▸ WORK TASK
What lines in the material hold the string "efficient"? Return every one of them.

─── INPUT FOR THIS TASK

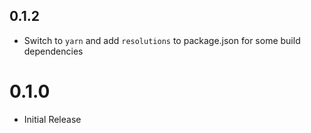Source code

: ## 0.1.2

- Switch to `yarn` and add `resolutions` to package.json for some build dependencies

# 0.1.0

- Initial Release
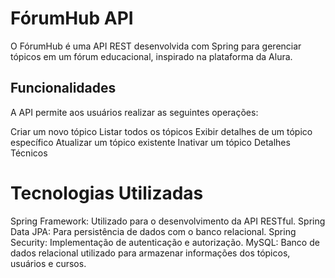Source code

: # FórumHub API
O FórumHub é uma API REST desenvolvida com Spring para gerenciar tópicos em um fórum educacional, inspirado na plataforma da Alura.

## Funcionalidades
A API permite aos usuários realizar as seguintes operações:

Criar um novo tópico
Listar todos os tópicos
Exibir detalhes de um tópico específico
Atualizar um tópico existente
Inativar um tópico
Detalhes Técnicos

# Tecnologias Utilizadas
Spring Framework: Utilizado para o desenvolvimento da API RESTful.
Spring Data JPA: Para persistência de dados com o banco relacional.
Spring Security: Implementação de autenticação e autorização.
MySQL: Banco de dados relacional utilizado para armazenar informações dos tópicos, usuários e cursos.
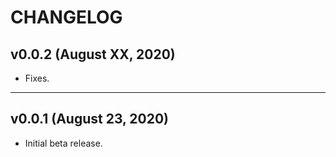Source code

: # CHANGELOG

## v0.0.2 (August XX, 2020)

- Fixes.


---


## v0.0.1 (August 23, 2020)

- Initial beta release. 
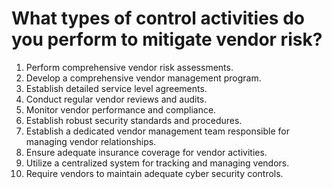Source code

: # What types of control activities do you perform to mitigate vendor risk?

1. Perform comprehensive vendor risk assessments.
2. Develop a comprehensive vendor management program.
3. Establish detailed service level agreements.
4. Conduct regular vendor reviews and audits.
5. Monitor vendor performance and compliance.
6. Establish robust security standards and procedures.
7. Establish a dedicated vendor management team responsible for managing vendor relationships.
8. Ensure adequate insurance coverage for vendor activities.
9. Utilize a centralized system for tracking and managing vendors.
10. Require vendors to maintain adequate cyber security controls.
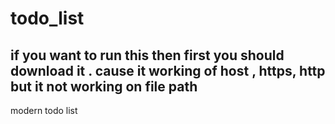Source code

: # todo_list
## if you want to run this then first you should download it . cause it working of host , https, http but it not working on file path
modern todo list
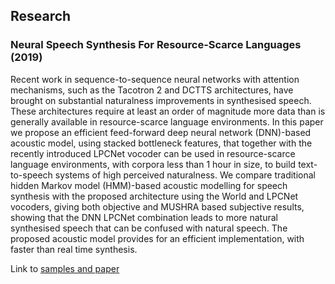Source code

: ## Research

### Neural Speech Synthesis For Resource-Scarce Languages (2019)

Recent work in sequence-to-sequence neural networks with attention mechanisms,
such as the Tacotron 2 and DCTTS architectures, have brought on substantial
naturalness improvements in synthesised speech. These architectures require
at least an order of magnitude more data than is generally available in
resource-scarce language environments. In this paper we propose an efficient
feed-forward deep neural network (DNN)-based acoustic model, using stacked
bottleneck features, that together with the recently introduced LPCNet vocoder
can be used in resource-scarce language environments, with corpora less than 1
hour in size, to build text-to-speech systems of high perceived naturalness.
We compare traditional hidden Markov model (HMM)-based acoustic modelling for
speech synthesis with the proposed architecture using the World and LPCNet
vocoders, giving both objective and MUSHRA based subjective results, showing
that the DNN LPCNet combination leads to more natural synthesised speech that
can be confused with natural speech. The proposed acoustic model provides for
an efficient implementation, with faster than real time synthesis.

Link to [samples and paper](https://abylouw.github.io/fair2019_samples.html)
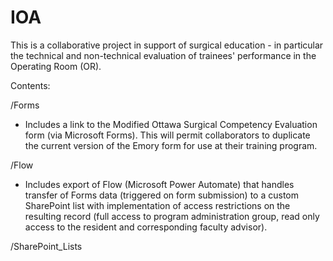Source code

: # IOA

This is a collaborative project in support of surgical education - in particular the technical and non-technical evaluation of trainees' performance in the Operating Room (OR).


Contents:

/Forms

 - Includes a link to the Modified Ottawa Surgical Competency Evaluation form (via Microsoft Forms). This will permit collaborators to duplicate the current version of the Emory form for use at their training program.

/Flow

 - Includes export of Flow (Microsoft Power Automate) that handles transfer of Forms data (triggered on form submission) to a custom SharePoint list with implementation of access restrictions on the resulting record (full access to program administration group, read only access to the resident and corresponding faculty advisor). 

 /SharePoint_Lists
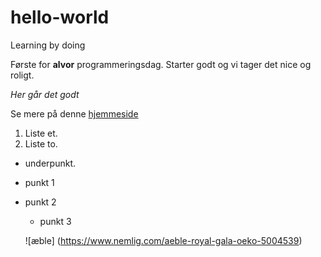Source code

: # hello-world
Learning by doing

Første for **alvor** programmeringsdag. Starter godt og vi tager det nice og roligt. 

*Her går det godt*

Se mere på denne [hjemmeside](https://www.dr.dk/)

1. Liste et. 
2. Liste to.
  * underpunkt. 

- punkt 1
- punkt 2
  - punkt 3
  
  ![æble]
  (https://www.nemlig.com/aeble-royal-gala-oeko-5004539)

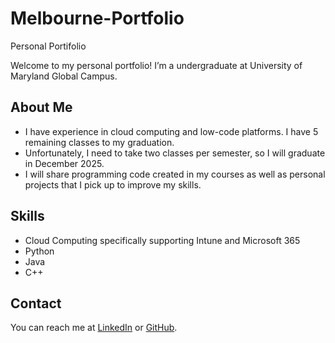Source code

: # Melbourne-Portfolio
Personal Portifolio

Welcome to my personal portfolio! I’m a undergraduate at University of Maryland Global Campus.

## About Me
- I have experience in cloud computing and low-code platforms. I have 5 remaining classes to my graduation. 
- Unfortunately, I need to take two classes per semester, so I will graduate in December 2025.
- I will share programming code created in my courses as well as personal projects that I pick up to improve my skills.

## Skills
- Cloud Computing specifically supporting Intune and Microsoft 365
- Python
- Java
- C++

## Contact
You can reach me at [LinkedIn](https://www.linkedin.com/username) or [GitHub](https://github.com/username).
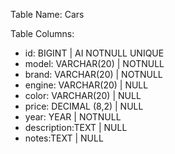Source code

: <!-- Modellizzare la struttura di una tabella per memorizzare tutti i dati riguardanti delle auto usate messe in vendita da un concessionario -->

Table Name: Cars

Table Columns:

- id: BIGINT | AI NOTNULL UNIQUE
- model: VARCHAR(20) | NOTNULL
- brand: VARCHAR(20) | NOTNULL
- engine: VARCHAR(20) | NULL
- color: VARCHAR(20) | NULL
- price: DECIMAL (8,2) | NULL
- year: YEAR | NOTNULL
- description:TEXT | NULL
- notes:TEXT | NULL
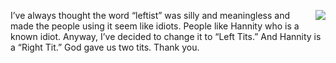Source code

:<img src="http://scripting.com/images/2020/03/26/purell.png" border="0" align="right">I’ve always thought the word “leftist” was silly and meaningless and made the people using it seem like idiots. People like Hannity who is a known idiot. Anyway, I’ve decided to change it to “Left Tits.”  And Hannity is a “Right Tit.”  God gave us two tits.  Thank you.
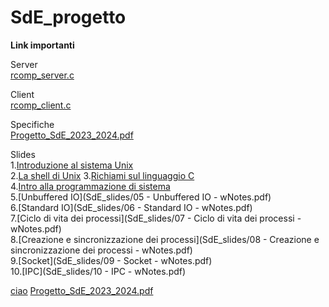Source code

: # SdE_progetto
  
**Link importanti**  
  
  Server  
  [rcomp_server.c](rcomp_server.c)  
    
  Client  
  [rcomp_client.c](rcomp_client.c) 
    
  Specifiche  
  [Progetto_SdE_2023_2024.pdf](Progetto_SdE_2023_2024.pdf)

  Slides  
   1.[Introduzione al sistema Unix](https://github.com/Worth5/SdE_progetto/blob/165d1a527b1d9f4a381d4f3a6f6b2420bd90bc3a/SdE_slides/01%20-%20Introduzione%20al%20sistema%20Unix%20-%20wNotes.pdf)  
   2.[La shell di Unix](https://github.com/Worth5/SdE_progetto/blob/165d1a527b1d9f4a381d4f3a6f6b2420bd90bc3a/SdE_slides/02%20-%20La%20shell%20di%20Unix%20-%20wNotes.pdf)
   3.[Richiami sul linguaggio C](SdE_slides/02%20-%20Richiami%20sul%20linguaggio%20C%20-%20wNotes.pdf)  
   4.[Intro alla programmazione di sistema](SdE_slides/02%20-%20Intro%20alla%20programmazione%20di%20sistema%20-%20wNotes.pdf)  
   5.[Unbuffered IO](SdE_slides/05 - Unbuffered IO - wNotes.pdf)  
   6.[Standard IO](SdE_slides/06 - Standard IO - wNotes.pdf)  
   7.[Ciclo di vita dei processi](SdE_slides/07 - Ciclo di vita dei processi - wNotes.pdf)  
   8.[Creazione e sincronizzazione dei processi](SdE_slides/08 - Creazione e sincronizzazione dei processi - wNotes.pdf)  
   9.[Socket](SdE_slides/09 - Socket - wNotes.pdf)  
   10.[IPC](SdE_slides/10 - IPC - wNotes.pdf)  


[ciao](SdE_slides/01)
[Progetto_SdE_2023_2024.pdf](Progetto_SdE_2023_2024.pdf)

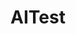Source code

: ---
layout: single
title: "AITest"
toc: true
toc_sticky: true
categories: 
    - AI
tags: 
    - test
---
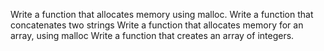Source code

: Write a function that allocates memory using malloc.
Write a function that concatenates two strings
Write a function that allocates memory for an array, using malloc
Write a function that creates an array of integers.
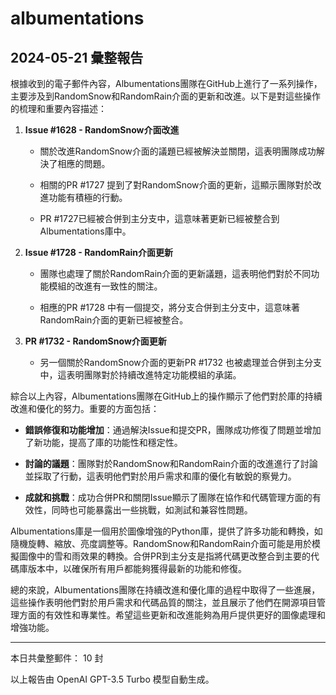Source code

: # albumentations

## 2024-05-21 彙整報告

根據收到的電子郵件內容，Albumentations團隊在GitHub上進行了一系列操作，主要涉及到RandomSnow和RandomRain介面的更新和改進。以下是對這些操作的梳理和重要內容描述：



1. **Issue #1628 - RandomSnow介面改進**

   - 關於改進RandomSnow介面的議題已經被解決並關閉，這表明團隊成功解決了相應的問題。

   - 相關的PR #1727 提到了對RandomSnow介面的更新，這顯示團隊對於改進功能有積極的行動。

   - PR #1727已經被合併到主分支中，這意味著更新已經被整合到Albumentations庫中。



2. **Issue #1728 - RandomRain介面更新**

   - 團隊也處理了關於RandomRain介面的更新議題，這表明他們對於不同功能模組的改進有一致性的關注。

   - 相應的PR #1728 中有一個提交，將分支合併到主分支中，這意味著RandomRain介面的更新已經被整合。



3. **PR #1732 - RandomSnow介面更新**

   - 另一個關於RandomSnow介面的更新PR #1732 也被處理並合併到主分支中，這表明團隊對於持續改進特定功能模組的承諾。



綜合以上內容，Albumentations團隊在GitHub上的操作顯示了他們對於庫的持續改進和優化的努力。重要的方面包括：

- **錯誤修復和功能增加**：通過解決Issue和提交PR，團隊成功修復了問題並增加了新功能，提高了庫的功能性和穩定性。

- **討論的議題**：團隊對於RandomSnow和RandomRain介面的改進進行了討論並採取了行動，這表明他們對於用戶需求和庫的優化有敏銳的察覺力。

- **成就和挑戰**：成功合併PR和關閉Issue顯示了團隊在協作和代碼管理方面的有效性，同時也可能暴露出一些挑戰，如測試和兼容性問題。



Albumentations庫是一個用於圖像增強的Python庫，提供了許多功能和轉換，如隨機旋轉、縮放、亮度調整等。RandomSnow和RandomRain介面可能是用於模擬圖像中的雪和雨效果的轉換。合併PR到主分支是指將代碼更改整合到主要的代碼庫版本中，以確保所有用戶都能夠獲得最新的功能和修復。



總的來說，Albumentations團隊在持續改進和優化庫的過程中取得了一些進展，這些操作表明他們對於用戶需求和代碼品質的關注，並且展示了他們在開源項目管理方面的有效性和專業性。希望這些更新和改進能夠為用戶提供更好的圖像處理和增強功能。



---



本日共彙整郵件： 10 封



以上報告由 OpenAI GPT-3.5 Turbo 模型自動生成。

──────

▸ EXERCISE RESPONSE
resource-scarce language environments. In this paper we propose an efficient
an efficient implementation, with faster than real time synthesis.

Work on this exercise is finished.